= THE DATA =
- - - - - - -

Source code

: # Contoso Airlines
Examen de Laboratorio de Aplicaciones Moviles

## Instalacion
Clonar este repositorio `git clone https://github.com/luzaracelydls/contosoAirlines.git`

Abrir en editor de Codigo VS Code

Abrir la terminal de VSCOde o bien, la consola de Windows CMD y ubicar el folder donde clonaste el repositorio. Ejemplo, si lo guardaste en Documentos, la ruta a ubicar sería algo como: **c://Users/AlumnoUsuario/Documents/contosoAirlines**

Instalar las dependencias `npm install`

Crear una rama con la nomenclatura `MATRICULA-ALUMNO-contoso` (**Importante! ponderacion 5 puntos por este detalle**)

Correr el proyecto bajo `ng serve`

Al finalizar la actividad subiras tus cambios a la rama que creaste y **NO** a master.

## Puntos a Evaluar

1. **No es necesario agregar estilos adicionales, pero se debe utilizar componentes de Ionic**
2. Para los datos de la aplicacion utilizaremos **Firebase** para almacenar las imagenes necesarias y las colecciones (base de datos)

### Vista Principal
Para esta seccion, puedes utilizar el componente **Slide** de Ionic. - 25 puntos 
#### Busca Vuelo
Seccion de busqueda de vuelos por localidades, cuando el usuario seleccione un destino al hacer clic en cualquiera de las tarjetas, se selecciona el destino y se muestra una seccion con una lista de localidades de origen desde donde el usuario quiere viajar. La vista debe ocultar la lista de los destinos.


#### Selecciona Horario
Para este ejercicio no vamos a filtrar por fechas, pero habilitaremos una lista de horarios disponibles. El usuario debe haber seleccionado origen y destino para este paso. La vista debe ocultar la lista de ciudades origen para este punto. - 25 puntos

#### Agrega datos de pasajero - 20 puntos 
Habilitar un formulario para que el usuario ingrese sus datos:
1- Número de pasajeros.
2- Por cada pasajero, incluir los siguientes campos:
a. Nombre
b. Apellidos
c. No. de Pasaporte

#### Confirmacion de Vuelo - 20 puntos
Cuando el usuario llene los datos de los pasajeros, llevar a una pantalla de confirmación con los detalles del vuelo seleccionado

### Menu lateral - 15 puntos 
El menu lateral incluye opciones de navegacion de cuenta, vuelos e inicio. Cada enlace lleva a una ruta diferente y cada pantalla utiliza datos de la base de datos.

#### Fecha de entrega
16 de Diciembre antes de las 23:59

- - - - - - -

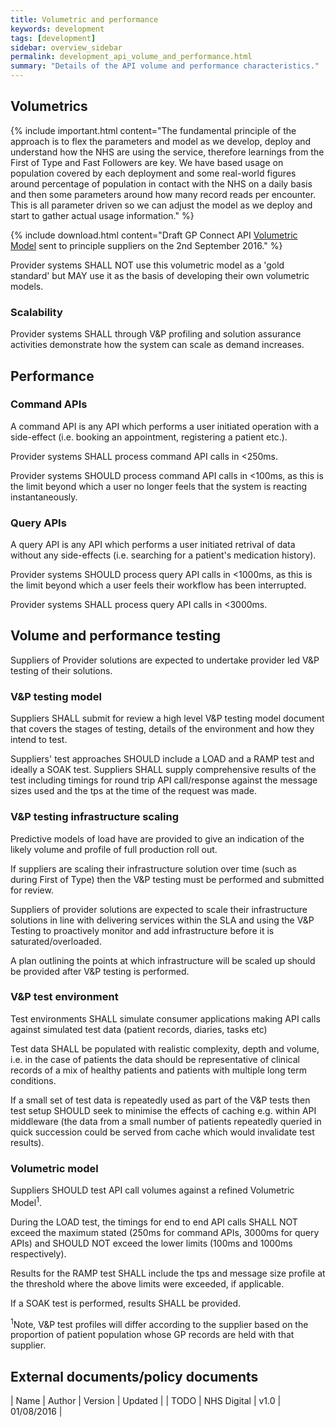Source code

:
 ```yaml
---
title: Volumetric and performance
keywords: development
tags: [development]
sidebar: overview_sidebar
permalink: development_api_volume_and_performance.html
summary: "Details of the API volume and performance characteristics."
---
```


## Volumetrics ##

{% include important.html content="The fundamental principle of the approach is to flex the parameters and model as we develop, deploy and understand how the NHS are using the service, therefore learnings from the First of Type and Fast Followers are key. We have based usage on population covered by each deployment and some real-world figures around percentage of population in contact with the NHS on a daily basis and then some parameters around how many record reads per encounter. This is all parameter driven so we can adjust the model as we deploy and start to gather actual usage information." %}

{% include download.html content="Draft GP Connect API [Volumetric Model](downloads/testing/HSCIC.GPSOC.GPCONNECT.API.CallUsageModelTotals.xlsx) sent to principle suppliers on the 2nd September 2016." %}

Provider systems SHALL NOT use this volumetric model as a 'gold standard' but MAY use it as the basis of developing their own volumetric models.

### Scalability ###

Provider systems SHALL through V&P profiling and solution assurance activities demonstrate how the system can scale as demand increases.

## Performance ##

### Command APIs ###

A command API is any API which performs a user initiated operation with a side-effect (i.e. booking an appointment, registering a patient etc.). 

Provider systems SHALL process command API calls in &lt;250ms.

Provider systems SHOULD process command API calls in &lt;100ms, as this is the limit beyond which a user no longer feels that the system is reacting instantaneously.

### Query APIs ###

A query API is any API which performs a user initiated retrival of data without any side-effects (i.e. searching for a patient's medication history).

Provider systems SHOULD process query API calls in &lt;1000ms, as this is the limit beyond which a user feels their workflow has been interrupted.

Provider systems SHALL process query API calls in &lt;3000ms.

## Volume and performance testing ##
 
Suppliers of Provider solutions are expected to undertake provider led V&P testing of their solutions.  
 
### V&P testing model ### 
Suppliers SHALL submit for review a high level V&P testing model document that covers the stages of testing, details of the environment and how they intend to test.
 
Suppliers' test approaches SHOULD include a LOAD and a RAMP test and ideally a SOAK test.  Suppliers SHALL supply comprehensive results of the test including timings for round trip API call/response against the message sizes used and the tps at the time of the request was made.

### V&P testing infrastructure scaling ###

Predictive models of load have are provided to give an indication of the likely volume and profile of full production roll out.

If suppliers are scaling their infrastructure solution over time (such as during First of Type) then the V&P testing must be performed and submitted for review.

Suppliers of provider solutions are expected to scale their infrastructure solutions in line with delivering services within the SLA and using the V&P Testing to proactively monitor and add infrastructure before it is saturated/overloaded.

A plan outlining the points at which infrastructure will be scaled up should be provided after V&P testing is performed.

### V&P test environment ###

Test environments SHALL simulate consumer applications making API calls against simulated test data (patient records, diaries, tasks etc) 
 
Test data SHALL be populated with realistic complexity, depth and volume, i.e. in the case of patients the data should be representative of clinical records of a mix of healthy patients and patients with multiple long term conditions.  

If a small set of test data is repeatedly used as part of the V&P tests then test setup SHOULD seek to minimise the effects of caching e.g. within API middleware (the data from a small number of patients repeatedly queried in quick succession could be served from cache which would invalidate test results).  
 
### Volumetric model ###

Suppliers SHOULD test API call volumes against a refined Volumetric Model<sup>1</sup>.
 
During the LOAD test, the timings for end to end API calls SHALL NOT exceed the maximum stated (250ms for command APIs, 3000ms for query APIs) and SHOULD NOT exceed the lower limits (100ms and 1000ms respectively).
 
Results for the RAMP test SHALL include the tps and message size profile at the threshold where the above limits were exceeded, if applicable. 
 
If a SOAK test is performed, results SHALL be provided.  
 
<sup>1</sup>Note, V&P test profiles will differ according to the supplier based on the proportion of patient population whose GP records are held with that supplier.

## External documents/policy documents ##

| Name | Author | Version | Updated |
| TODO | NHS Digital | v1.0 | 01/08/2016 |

- - - - - - -

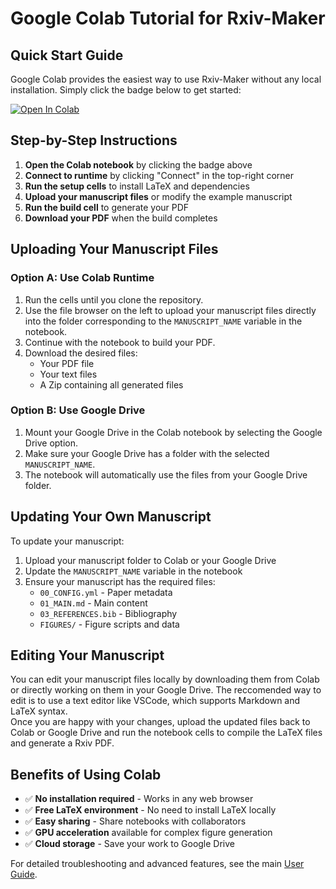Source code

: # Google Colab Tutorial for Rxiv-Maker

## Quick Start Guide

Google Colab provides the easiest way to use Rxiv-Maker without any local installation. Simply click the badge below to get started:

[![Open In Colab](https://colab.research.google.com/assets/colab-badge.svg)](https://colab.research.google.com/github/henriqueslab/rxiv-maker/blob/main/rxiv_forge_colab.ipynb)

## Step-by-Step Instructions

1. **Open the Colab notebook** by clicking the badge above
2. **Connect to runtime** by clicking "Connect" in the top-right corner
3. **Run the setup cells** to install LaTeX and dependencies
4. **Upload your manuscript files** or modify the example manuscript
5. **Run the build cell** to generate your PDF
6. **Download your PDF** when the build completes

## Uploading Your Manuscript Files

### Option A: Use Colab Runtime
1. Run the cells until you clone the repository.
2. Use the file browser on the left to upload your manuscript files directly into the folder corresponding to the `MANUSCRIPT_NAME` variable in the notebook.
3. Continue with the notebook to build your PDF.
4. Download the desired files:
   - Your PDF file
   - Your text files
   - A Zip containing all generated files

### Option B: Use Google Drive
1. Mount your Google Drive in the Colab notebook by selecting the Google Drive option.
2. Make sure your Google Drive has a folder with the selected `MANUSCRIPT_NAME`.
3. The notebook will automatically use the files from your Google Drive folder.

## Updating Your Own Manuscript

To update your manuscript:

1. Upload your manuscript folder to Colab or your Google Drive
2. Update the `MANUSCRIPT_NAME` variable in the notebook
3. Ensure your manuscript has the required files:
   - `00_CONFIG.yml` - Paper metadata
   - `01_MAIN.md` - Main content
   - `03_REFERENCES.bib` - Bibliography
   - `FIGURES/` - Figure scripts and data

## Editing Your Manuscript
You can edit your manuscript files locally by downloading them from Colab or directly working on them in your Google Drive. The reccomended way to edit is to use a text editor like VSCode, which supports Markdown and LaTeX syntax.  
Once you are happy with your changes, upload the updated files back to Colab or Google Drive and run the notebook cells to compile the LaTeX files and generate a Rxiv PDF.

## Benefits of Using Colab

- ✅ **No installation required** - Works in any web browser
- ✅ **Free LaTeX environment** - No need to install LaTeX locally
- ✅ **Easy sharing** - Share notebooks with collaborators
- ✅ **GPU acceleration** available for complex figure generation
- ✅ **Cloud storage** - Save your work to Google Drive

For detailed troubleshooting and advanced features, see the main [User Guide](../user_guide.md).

- - - - - - -

= YOUR TASK =
The answer must be a single number: how many lines in the data above contain the string "initiated".

= ANSWER SPACE =
2